Santos conceived the show as something of a “deconstructed musical” or “concert musical,” with songs and dances, no sets or staging, but with a loose ‘emotional arc’ pushing things along from loss and grief to eventual hope and community action. The show would focus on Dallas-area history, people, losses, artists, and organizations. It benefited the local, non-profit care organizations in a four-way split: AIDS Arms, AIDS Interfaith Network, AIDS Services of Dallas and Resource Center Dallas.

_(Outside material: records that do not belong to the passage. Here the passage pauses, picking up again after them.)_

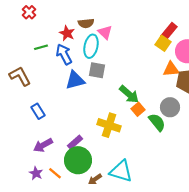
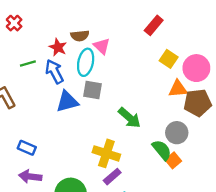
red rectangle: (169, 31) -> (154, 25), moved
orange square: (138, 109) -> (173, 160), moved
blue rectangle: (38, 111) -> (27, 148), moved, turned -35
purple rectangle: (75, 142) -> (112, 177), moved
purple arrow: (43, 145) -> (30, 177), turned 36

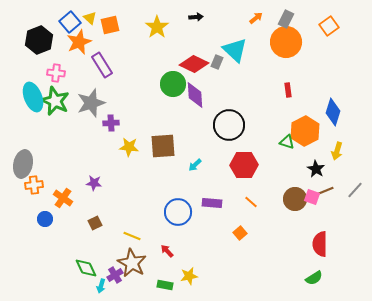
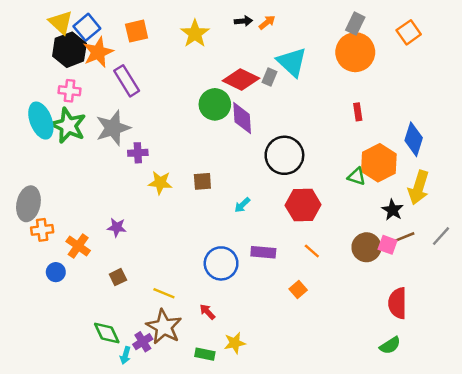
yellow triangle: (90, 18) -> (61, 22), moved, size x1.5
orange arrow: (256, 18) -> (267, 22), moved
black hexagon: (39, 40) -> (69, 50), moved
brown square: (163, 146) -> (202, 181), size x0.6
yellow arrow: (337, 151) -> (419, 188), size x1.5

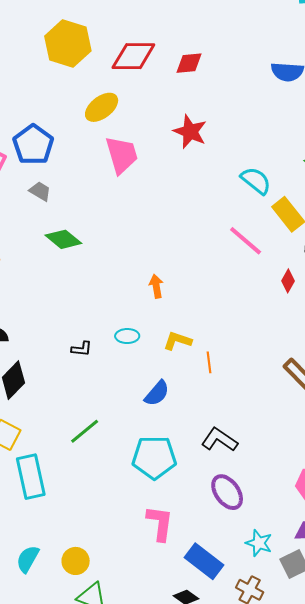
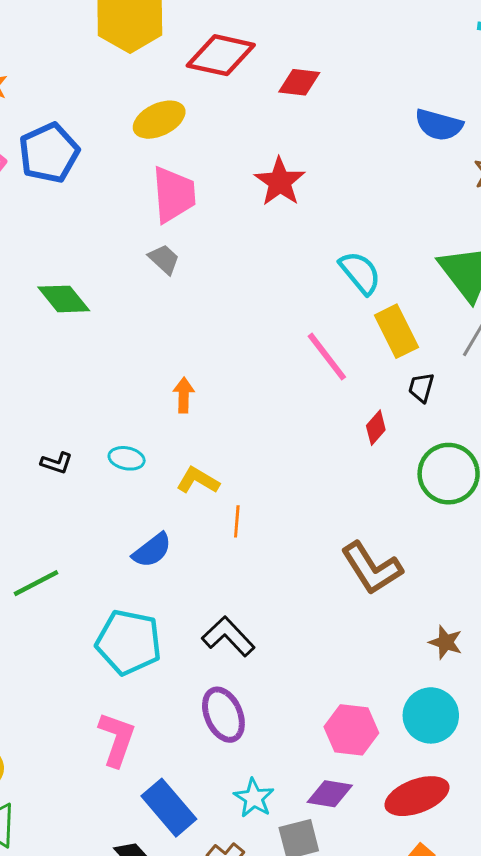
gray trapezoid: (40, 191) -> (164, 259), moved

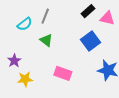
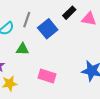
green triangle: (46, 40) -> (22, 49), moved, turned -32
blue square: (90, 41) -> (48, 29), moved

But in the end, A Gathering didn’t gather the audience it could: the Winspear was not even half full. Santos and Chris Heinbaugh, AT&T Performing Arts Center’s external affairs vice president, figure that’s because a) it was a first-time event, people didn’t really know what it was, what to expect and b) because of that, the groups involved didn’t really promote it the way they could have, certainly not the way they might have pushed a regular, annual fundraiser. Santos says that one group leader, after being blown away by the show, even called him and apologized for not doing more.
“He saw it was that good, that moving,” Santos says.
So Heinbaugh, Santos, music director Gary Floyd and Joel Ferrel, associate artistic director of the Dallas Theater Center, have started conferring for a second Gathering (Ferrell was not at Tuesday’s meeting). They plan on using much the same impressive line-up of local performers — including the Turtle Creek Chorale, the Texas Ballet Theatre, Dallas Opera, Bruce Wood Dance Project, Dallas Wind Symphony and the Dallas Black Dance Theatre — but they’re building a different show.
Why? Heinbaugh says they really can’t employ the historic timeline approach that the occasion of the 30th anniversary permitted them. Heinbaugh researched and wrote the original Gathering, including the speeches and AIDS data that were projected on screens (“In 1985, Dallas County reported 125 cases of AIDS — and 123 deaths.”) That history helped stitch together the first show, made it flow. Now he’s got to find some other threads.
But Santos has been compiling music selections anyway, and he thinks there’s a way to follow a similar emotional arc. He, Floyd and Heinbaugh spent two and a half hours Tuesday listening to some 30 songs from the classical repertoire (Pergolesi’s Stabat Mater) and Broadway shows (“Falling Slowly” from Once) to dance-pop hits and faves from The Voice or Smash (Duffy’s “Mercy,” Pink’s ‘Nobody Knows”). They debated possible local singers for the tunes, wondered which songs would provide good material for a choreographer or for an onstage transition, a shift in tone.
Santos is pushing for songs and for dramatic excerpts that do not directly address AIDS. He wants to get away from the expected material — selections from Rent and Angels in America – and away from overused gay anthems like Gloria Gaynor’s “I Will Survive.” He likes taking an “ordinary” song or scene and re-contextualizing it. It’s not too hard to find songs about loss or uplift to fit the occasion. But for him, even Madcon’s “Beggin’” can work. It’s not a soulful grovel by a lovelorn singer; it can be about non-profits trying to raise money.
Santos already has a list of more than 40 songs, and the first Gathering in 2011 used only half that number. So the culling and winnowing will continue over the next several months — as the producers start meeting with individual artists and groups.